I got a great response and lots of people lended a hand trying to get a system built. The project itself was quite slow moving, we had some working bits, but nothing really complete to show.
A few months ago Alan Guo Xiang Tan contacted me about the project. In the past few months Alan has been working tirelessly on the project.
Alan rebooted the project and built a Docker backend for running our performance tests and web frontend.
The first UI tracks performance across stable releases of Ruby. The goal is to provide you with a good gauge on what will happen when you upgrade Ruby.
- Will it be faster?
- Will it consume more or less memory?
The second UI tracks Ruby’s progress through the various commits.
- Did a particular commit improve/impact performance?
- How is memory doing?
Rubybench is already helping ruby
In the very short amount of time rubybench was responsible for isolating a regression in the URI library. Our goal is for it to become an tool that the Ruby core team loves using. A tool that automatically finds regression and allows the core team to feel safer when making performance related changes.
Call for help
We still need lots of help with the project:
- Design help with home page and logo.
- Coding help with both the web and the runner.
- Testing, to confirm all our testing methodology is correct and results reproducible.
- Come to our forum and make some suggestions or ask some question.
Call for sponsors
We are in desperate need for a sponsor. We can not run rubybench without a bare metal server. We started a topic to discuss our requirements.
Contact me at sam.saffron at gmail.com, if you would like to help out!
FAQ
What about JRuby / Rubinius and other implementations?
For our initial release we focused on MRI, however if we have enough hardware and help we would love to include other implementations. We would also love to work with various implementers to ensure the bench suite is both accurate and reproducible.
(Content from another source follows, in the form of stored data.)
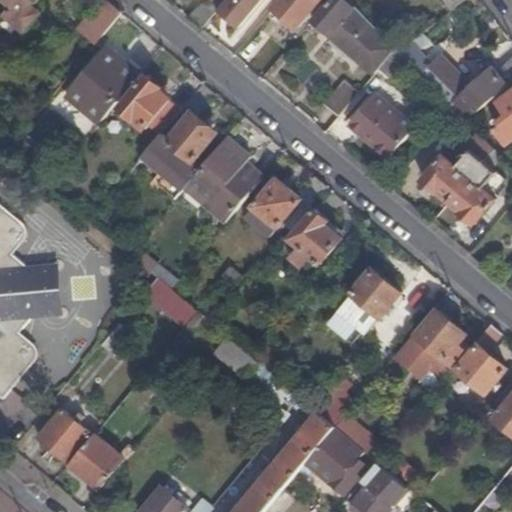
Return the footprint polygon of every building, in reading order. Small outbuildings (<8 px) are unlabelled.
[(40,0),(3,0),(15,9),(8,17),(26,32),(41,15),(34,8),(40,0)] [(190,17),(203,28),(218,10),(227,0),(209,0),(203,4),(190,17)] [(227,0),(218,10),(238,28),(263,0),(227,0)] [(279,10),(286,15),(300,27),(322,0),(280,0),(275,7),(279,10)] [(331,0),(315,20),(376,73),(380,69),(397,47),(376,25),(346,0),(331,0)] [(446,0),(454,9),(466,0),(446,0)] [(91,25),(105,37),(122,16),(109,4),(91,25)] [(401,51),(408,58),(427,77),(434,70),(429,65),(431,63),(411,43),(401,51)] [(397,47),(380,69),(391,78),(408,58),(401,51),(397,47)] [(65,99),(98,128),(141,77),(107,49),(65,99)] [(509,85),(511,82),(511,61),(498,73),(494,67),(476,82),(472,86),(469,82),(441,54),(431,63),(429,65),(434,70),(427,77),(454,104),(461,98),(465,102),(477,114),(493,100),(509,85)] [(121,109),(158,140),(162,136),(183,110),(162,93),(164,90),(148,77),(121,109)] [(326,103),(341,116),(361,92),(347,79),(326,103)] [(365,133),(363,136),(390,158),(417,126),(377,92),(352,122),(365,133)] [(510,144),(511,141),(511,92),(500,101),(511,117),(511,118),(499,130),(510,144)] [(454,104),(458,109),(465,102),(461,98),(454,104)] [(158,140),(141,161),(164,181),(159,187),(177,202),(186,191),(203,171),(195,163),(217,136),(193,116),(170,144),(162,136),(158,140)] [(350,124),(363,136),(365,133),(352,122),(350,124)] [(203,171),(186,191),(227,225),(264,182),(247,168),(254,160),(229,139),(203,171)] [(441,191),(453,201),(487,161),(473,149),(458,167),(446,156),(425,179),(440,192),(441,191)] [(487,161),(453,201),(464,210),(463,212),(477,224),(498,200),(485,189),(500,172),(487,161)] [(311,211),(329,189),(317,179),(300,199),(279,181),(247,219),(271,240),(302,203),(311,211)] [(0,393),(1,394),(33,352),(34,348),(33,345),(32,341),(29,338),(26,336),(23,335),(20,336),(17,337),(14,339),(12,340),(8,337),(15,328),(27,314),(21,259),(5,245),(0,241),(0,240),(3,237),(9,241),(11,241),(14,240),(18,237),(21,235),(22,232),(23,228),(23,224),(21,220),(20,217),(0,202),(0,393)] [(327,228),(330,224),(316,213),(291,241),(302,250),(294,260),(303,269),(312,259),(318,264),(317,265),(320,268),(321,267),(322,267),(343,242),(327,228)] [(145,256),(139,263),(158,278),(160,279),(172,290),(178,283),(145,256)] [(25,262),(21,259),(27,314),(29,311),(59,308),(54,259),(25,262)] [(240,291),(247,282),(233,270),(225,279),(240,291)] [(388,313),(392,309),(403,295),(375,272),(340,314),(367,338),(388,313)] [(172,290),(160,279),(146,295),(186,328),(199,312),(172,290)] [(251,281),(241,294),(252,304),(263,291),(251,281)] [(438,372),(447,381),(470,355),(460,346),(468,336),(440,313),(402,359),(429,382),(438,372)] [(121,325),(104,347),(117,358),(135,336),(121,325)] [(492,352),(504,336),(493,327),(478,346),(480,348),(461,372),(489,396),(509,371),(486,353),(492,352)] [(254,359),(230,338),(216,355),(247,381),(250,376),(254,372),(260,364),(254,359)] [(308,404),(260,364),(254,372),(294,406),(283,419),(281,421),(286,425),(288,428),(308,404)] [(250,376),(247,381),(243,384),(276,412),(283,404),(250,376)] [(308,390),(303,386),(299,390),(304,394),(308,390)] [(511,389),(499,404),(507,411),(498,421),(511,432),(511,389)] [(93,435),(64,411),(41,440),(70,463),(93,435)] [(338,428),(320,414),(237,511),(267,511),(307,464),(338,428)] [(346,419),(338,428),(367,454),(378,463),(386,453),(346,419)] [(367,454),(338,428),(307,464),(345,496),(368,468),(360,461),(367,454)] [(97,435),(71,465),(103,491),(136,451),(131,447),(123,457),(97,435)] [(418,496),(379,464),(364,482),(370,487),(357,504),(367,511),(393,511),(397,507),(396,506),(400,501),(408,508),(418,496)] [(189,511),(191,510),(180,501),(184,496),(180,493),(176,497),(164,487),(143,511),(189,511)] [(195,511),(212,511),(214,509),(204,501),(195,511)]
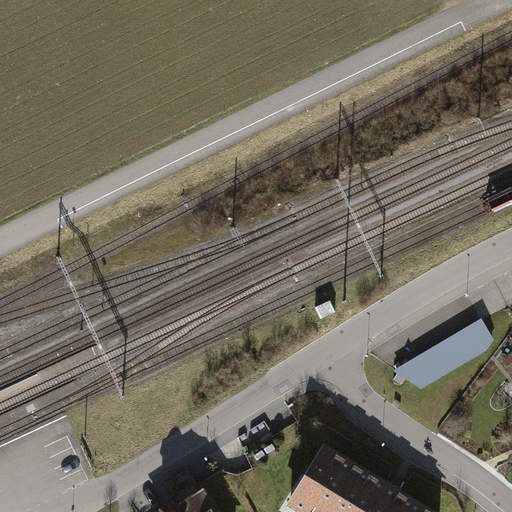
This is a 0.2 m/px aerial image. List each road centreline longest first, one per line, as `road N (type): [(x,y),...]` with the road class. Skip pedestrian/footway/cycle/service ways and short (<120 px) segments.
road 1 (unclassified): [(0,244),(498,0)]
road 2 (residential): [(334,345),(117,484),(56,511)]
road 3 (residential): [(511,504),(370,404),(334,345)]
road 4 (residential): [(511,246),(334,345)]
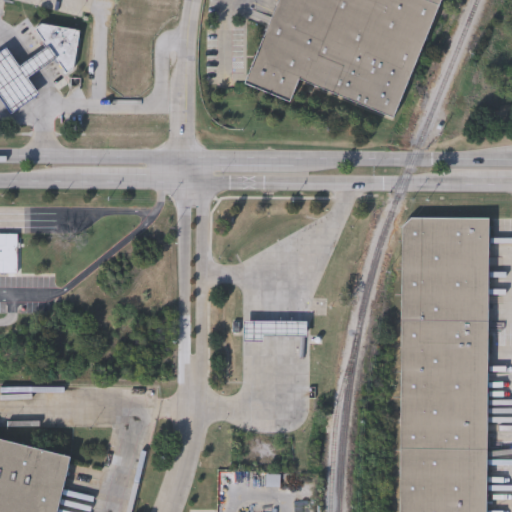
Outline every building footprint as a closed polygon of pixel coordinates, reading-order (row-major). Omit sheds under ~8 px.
[(443,0),(395,122),(298,83),(290,103),(246,86),(280,0),(443,0)] [(75,66),(64,73),(55,58),(47,46),(44,41),(35,28),(42,23),(80,28),(75,66)] [(55,58),(27,76),(39,94),(11,112),(0,94),(0,51),(7,47),(18,64),(47,46),(55,58)] [(410,217),(400,225),(398,511),(485,511),(487,217),(410,217)] [(0,275),(19,275),(18,236),(0,236),(0,275)] [(0,511),(0,440),(69,458),(55,511),(0,511)]
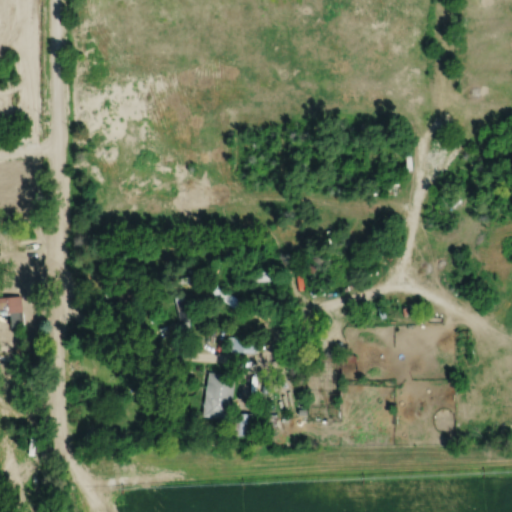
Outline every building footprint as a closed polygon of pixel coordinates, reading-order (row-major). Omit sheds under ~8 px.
[(380,262),(378,255),(358,259),(360,266),(380,262)] [(337,273),(346,270),(343,262),(334,265),(337,273)] [(280,272),(234,274),(234,284),(281,282),(280,272)] [(149,287),(104,287),(104,297),(149,297),(149,287)] [(251,307),(216,287),(211,295),(246,315),(251,307)] [(175,296),(182,338),(194,336),(188,295),(175,296)] [(0,327),(22,328),(22,297),(0,297),(0,327)] [(255,339),(228,336),(226,351),(253,354),(255,339)] [(202,416),(230,420),(235,375),(207,372),(202,416)] [(252,414),(235,414),(235,435),(252,435),(252,414)]
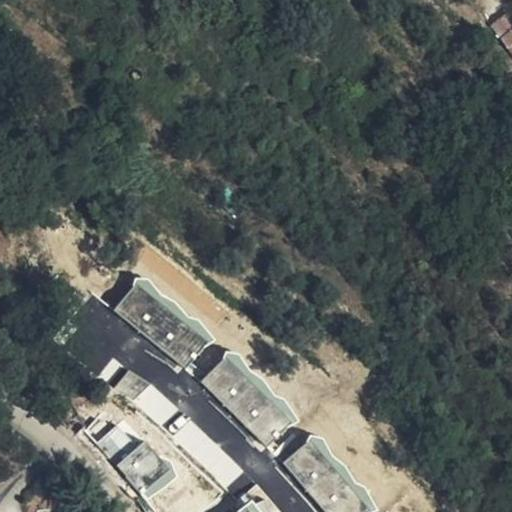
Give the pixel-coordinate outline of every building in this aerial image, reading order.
[(471,14),(484,29),(499,17),(487,1),(471,14)] [(499,49),(511,39),(511,33),(499,17),(484,29),(499,49)] [(185,370),(213,336),(140,276),(112,310),(185,370)] [(226,352),(198,385),(270,446),(298,414),(226,352)] [(161,427),(177,408),(130,369),(116,385),(133,399),(131,402),(161,427)] [(104,393),(96,401),(89,406),(149,474),(165,463),(104,393)] [(70,420),(131,489),(149,474),(89,406),(70,420)] [(174,441),(220,474),(233,456),(187,423),(174,441)] [(181,481),(207,508),(217,499),(190,471),(181,481)]
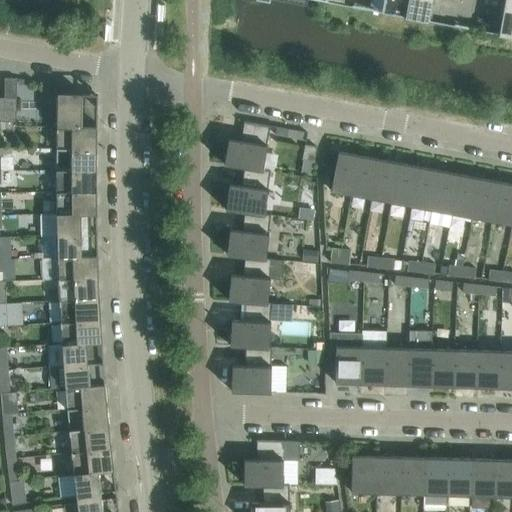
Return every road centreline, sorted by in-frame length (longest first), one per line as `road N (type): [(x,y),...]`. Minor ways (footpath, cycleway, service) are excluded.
road 1 (residential): [(132,78),(129,240),(153,511)]
road 2 (residential): [(203,416),(191,89)]
road 3 (residential): [(511,149),(191,89)]
road 4 (residential): [(511,424),(203,416)]
road 5 (residential): [(132,78),(0,52)]
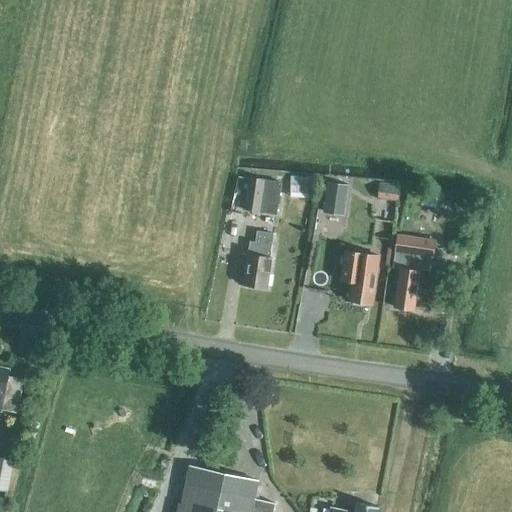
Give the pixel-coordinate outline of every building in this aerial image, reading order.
[(314,178),(292,177),(291,199),(313,200),(314,178)] [(276,216),(281,184),(250,179),(245,211),(276,216)] [(345,214),(349,187),(329,184),(325,210),(345,214)] [(390,212),(393,192),(378,190),(375,210),(390,212)] [(466,200),(464,210),(475,211),(476,202),(466,200)] [(269,259),(273,235),(257,233),(255,244),(249,243),(242,286),(267,290),(271,260),(269,259)] [(436,241),(396,235),(391,269),(398,270),(393,309),(414,312),(420,271),(429,272),(431,259),(434,260),(436,241)] [(349,302),(372,306),(379,258),(345,253),(341,281),(352,283),(349,302)] [(16,413),(23,382),(7,378),(8,371),(0,368),(0,413),(1,414),(2,410),(16,413)] [(0,491),(7,493),(8,487),(13,461),(0,458),(0,491)] [(255,482),(187,468),(178,511),(270,511),(272,505),(251,500),(255,482)]
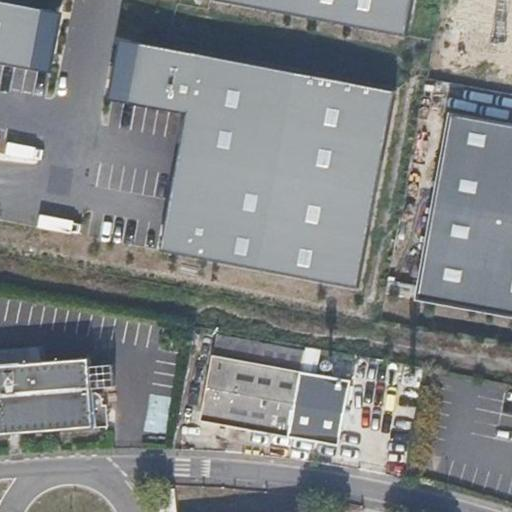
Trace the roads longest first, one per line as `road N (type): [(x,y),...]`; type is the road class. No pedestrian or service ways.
road 1 (residential): [(459,511),(366,490),(182,467),(70,471)]
road 2 (unclassified): [(372,341),(511,364)]
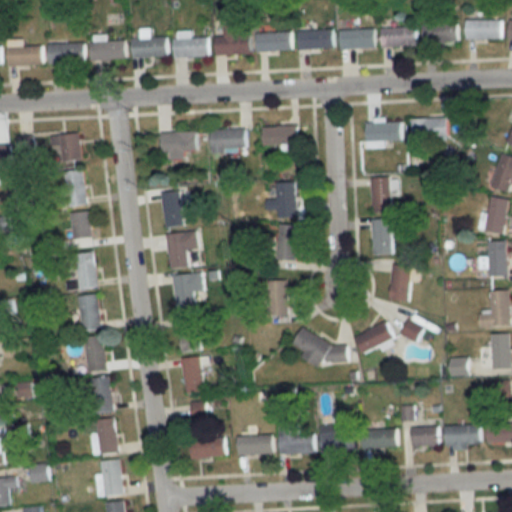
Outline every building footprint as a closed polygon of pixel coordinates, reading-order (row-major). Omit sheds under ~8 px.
[(502,39),(502,20),(467,20),(467,39),(502,39)] [(217,54),(251,53),(251,34),(240,34),(240,24),(225,24),(226,36),(217,36),(217,54)] [(424,24),(424,43),(459,43),(459,24),(424,24)] [(382,46),(417,46),(417,27),(382,27),(382,46)] [(334,29),(299,29),(299,48),(334,48),(334,29)] [(376,29),(340,29),(340,48),(376,48),(376,29)] [(191,37),(191,31),(176,31),(176,56),(210,56),(210,37),(191,37)] [(293,50),(293,31),(258,31),(258,50),(293,50)] [(133,37),(133,57),(168,57),(168,37),(133,37)] [(25,40),(9,40),(9,64),(44,64),(44,45),(25,45),(25,40)] [(92,40),(92,59),(127,59),(127,40),(92,40)] [(50,43),(50,63),(86,63),(86,43),(50,43)] [(413,118),(413,138),(449,138),(449,118),(413,118)] [(367,123),(367,146),(387,146),(387,141),(402,141),(402,122),(367,123)] [(299,125),(264,125),(264,144),(299,144),(299,125)] [(212,128),(212,151),(247,151),(247,128),(212,128)] [(171,159),(187,159),(187,150),(198,150),(198,131),(162,131),(162,151),(171,151),(171,159)] [(81,134),(51,135),(52,163),(82,162),(81,134)] [(510,191),(511,184),(511,155),(504,153),(492,185),(510,191)] [(89,203),(84,169),(64,171),(68,206),(89,203)] [(392,178),(373,178),(373,213),(392,213),(392,178)] [(278,181),(278,217),(297,217),(297,181),(278,181)] [(164,192),(167,227),(186,225),(183,190),(164,192)] [(511,199),(491,195),(485,230),(504,233),(511,199)] [(74,238),(93,236),(91,210),(72,212),(74,238)] [(0,229),(11,230),(11,218),(0,217),(0,229)] [(374,219),(374,253),(393,253),(393,219),(374,219)] [(298,259),(298,225),(279,225),(279,259),(298,259)] [(190,267),(189,249),(200,248),(199,231),(169,233),(172,268),(190,267)] [(489,276),(509,276),(509,240),(489,240),(489,276)] [(99,287),(96,251),(77,253),(80,288),(99,287)] [(415,266),(395,264),(392,299),(412,301),(415,266)] [(174,275),(179,310),(205,307),(201,272),(174,275)] [(289,315),(289,280),(269,280),(269,315),(289,315)] [(511,290),(492,290),(492,311),(481,311),(481,327),(511,327),(511,290)] [(80,296),(85,331),(104,328),(98,293),(80,296)] [(181,352),(201,352),(201,316),(181,316),(181,352)] [(426,325),(410,319),(403,334),(419,341),(426,325)] [(366,354),(396,337),(387,321),(357,337),(366,354)] [(511,333),(494,334),(494,369),(511,368),(511,333)] [(87,336),(88,371),(107,371),(106,336),(87,336)] [(204,357),(185,357),(186,393),(205,393),(204,357)] [(96,415),(117,409),(108,375),(87,381),(96,415)] [(193,418),(209,418),(209,402),(193,402),(193,418)] [(93,454),(118,454),(118,419),(98,419),(99,433),(93,433),(93,454)] [(511,423),(488,424),(488,443),(511,442),(511,423)] [(340,431),(340,424),(322,424),(322,451),(357,451),(357,431),(340,431)] [(482,445),(482,425),(447,425),(447,445),(482,445)] [(440,427),(414,427),(414,446),(440,446),(440,427)] [(364,429),(364,447),(398,447),(398,429),(364,429)] [(280,453),(316,453),(316,435),(296,435),(296,430),(280,430),(280,453)] [(239,435),(239,454),(274,454),(274,435),(239,435)] [(228,457),(228,438),(192,439),(193,458),(228,457)] [(98,496),(123,495),(121,459),(102,460),(103,474),(97,474),(98,496)] [(33,482),(51,481),(50,464),(32,465),(33,482)] [(0,477),(0,505),(12,504),(11,490),(20,489),(19,476),(0,477)] [(126,511),(125,500),(107,502),(108,511),(126,511)]
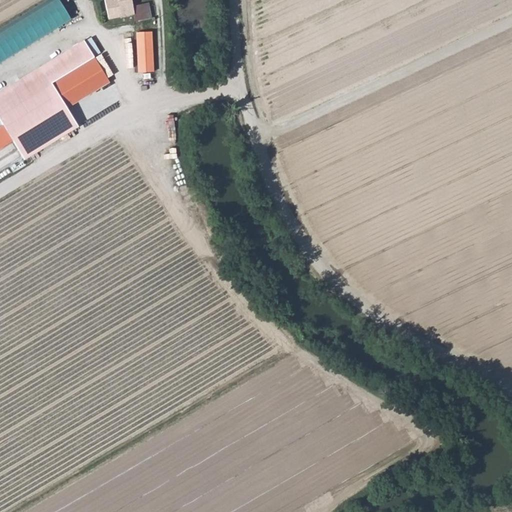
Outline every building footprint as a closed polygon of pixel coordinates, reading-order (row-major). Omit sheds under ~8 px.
[(105,0),(109,18),(133,13),(130,0),(105,0)] [(64,2),(0,35),(0,64),(76,24),(64,2)] [(136,6),(139,19),(147,17),(144,4),(136,6)] [(154,31),(138,33),(142,72),(158,71),(154,31)] [(0,90),(0,105),(92,52),(84,39),(0,90)] [(109,80),(92,52),(0,105),(0,118),(24,158),(78,125),(67,106),(109,80)]
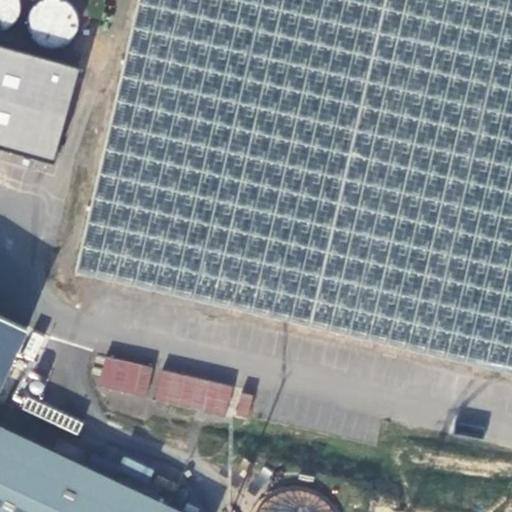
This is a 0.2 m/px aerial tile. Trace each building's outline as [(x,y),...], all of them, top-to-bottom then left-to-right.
[(44,0),(32,0),(27,29),(73,38),(80,7),(44,0)] [(511,0),(140,0),(78,271),(511,371),(511,0)] [(0,45),(0,152),(55,167),(80,65),(4,46),(0,45)] [(0,392),(28,329),(0,315),(0,392)] [(105,355),(98,386),(145,397),(153,366),(105,355)] [(159,368),(152,400),(226,417),(233,385),(159,368)] [(239,394),(235,416),(248,418),(252,396),(239,394)] [(177,511),(0,428),(0,511),(177,511)] [(94,455),(88,466),(111,477),(116,466),(94,455)] [(330,511),(327,507),(320,511),(306,511),(307,499),(283,499),(283,511),(267,511),(267,474),(266,472),(251,484),(256,489),(255,510),(253,511),(330,511)] [(426,511),(374,500),(371,511),(426,511)]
Why all the focus on Docker
A guiding goal for the rubybench project is to have repeatable easy to generate test results. By using Docker we are able to ensure all our tests are repeatable.
Will you run benchmarks on cloud hosting services
We will not publish CPU results gathered on virtual hosts where we can not control our CPU allocation. The only results published on rubybench run on production level bare metal servers.
I am very excited about this project and hope it will help us all have a more awesome and faster Ruby!
A huge thank you goes to Alan for bootstrapping this project and getting it to a publishable state!